# "Overclocking" i7 7700



## trifexta (Apr 30, 2020)

@unclewebb 
The chips specs are 3.6ghz with a boost "up to 4.2 ghz"

So I'm aware that you arent technically able to overclock the chip. But using Version 8.70, im able to keep it at a constant 3990.65 MHz. (I'm never able to get it up to the mentioned 4.2, which is fine, the extra boost up to 4 is good for me.)

With that being said, using any other version of throttlestop I am completely unable to get the chip past 3.6ghz under load at all. Even with using the same settings.








aaaaand Version 8.74


----------



## unclewebb (Apr 30, 2020)

The 42 multiplier is only available when the C states are enabled. Did you disable the C states in the BIOS? The non-K CPUs need to have C states enabled.

I prefer enabling Speed Shift. If you are going to use the Set Multiplier function, you need to enable SpeedStep. When SpeedStep is not checked, the Set Multiplier value is ignored by the CPU. This might leave the CPU stuck at the 36 multiplier.

The Turbo Boost Short Power Max box is not checked so that information is not going to the CPU. Try checking that box and set the turbo time limit to the default value of 28 seconds.



trifexta said:


> I am completely unable to get the chip past 3.6ghz under load at all.


After making the above changes, post a screenshot while a 1 Thread TS Bench test is running. This will show if you have access to the higher multipliers.

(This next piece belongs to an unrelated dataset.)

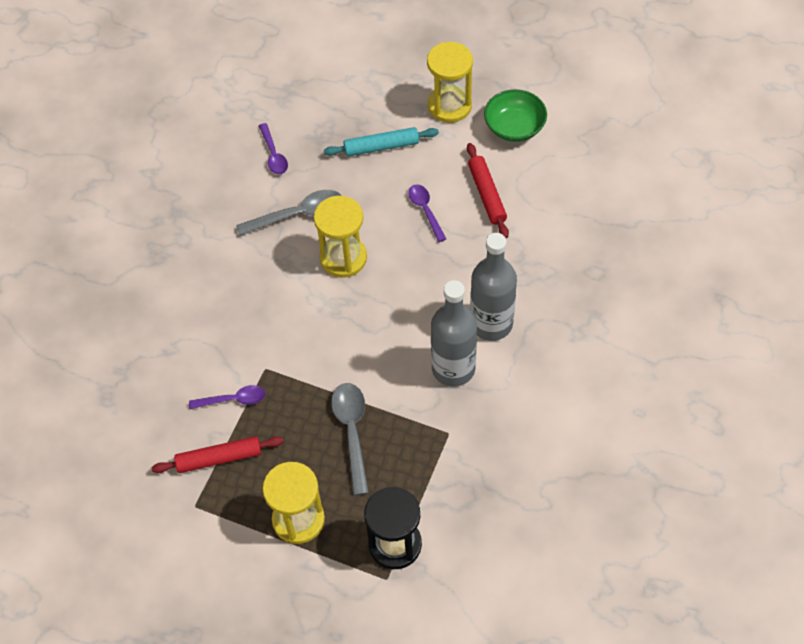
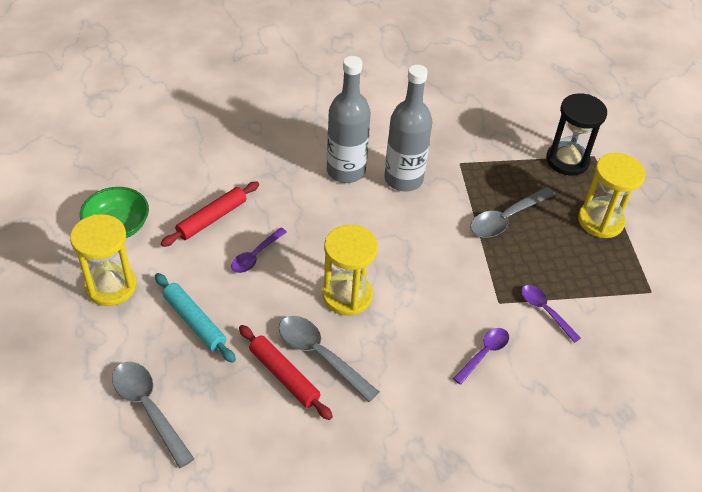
camera: 125 degrees left, 10 degrees down
red rolling pin [152,436,284,473] -> red rolling pin moved to [239,325,333,420]
purple spoon [259,123,288,175] -> purple spoon moved to [453,328,509,385]
none -> grey spoon [112,362,194,468]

3.6 GHz is the base speed when turbo boost is disabled.  Make sure turbo boost is enabled in the BIOS and in ThrottleStop.  If you are throttling to 3.6 GHz during a single thread test, post a screenshot of ThrottleStop with the Limit Reasons window open while the CPU is loaded.

The default turbo ratios are 42, 41, 41, 40. This is a locked CPU so leave the turbo ratios at their default values.

No need to check Clock Modulation, BD PROCHOT or More Data.

Do not check the FIVR Disable and Lock Turbo Power Limits option unless you are having a power limit throttling problem.

All of the TS versions since 8.70 work correctly on my very similar Core i5-7600.

*EDIT - Disabling SpeedStep, disabling the C States and not checking the Turbo Power Short box are causing your problems.*


----------



## AusWolf (May 1, 2020)

I don't use any of this software, and my i7-7700 turbos beautifully up to a stable 4.1 Ghz under light load, and 4 Ghz under heavy load. I can rarely see it reach 4.2 Ghz, but it's a marginal difference anyway.

Just make sure you enable all cpu features in the bios (C states, turbo, speed step, etc), and you're all set.


----------



## NeelModi (Feb 19, 2021)

AusWolf said:


> I don't use any of this software, and my i7-7700 turbos beautifully up to a stable 4.1 Ghz under light load, and 4 Ghz under heavy load. I can rarely see it reach 4.2 Ghz, but it's a marginal difference anyway.
> 
> Just make sure you enable all cpu features in the bios (C states, turbo, speed step, etc), and you're all set.


Thanks for this! I never thought I could overclock my i7-7700, but changing a few settings in BIOS and voila, Speccy is now reporting 4.1 GHz with 41 C temperature. I'm just wondering now, what's the downside to this? Greater power consumption? Less stability, more crashes?


----------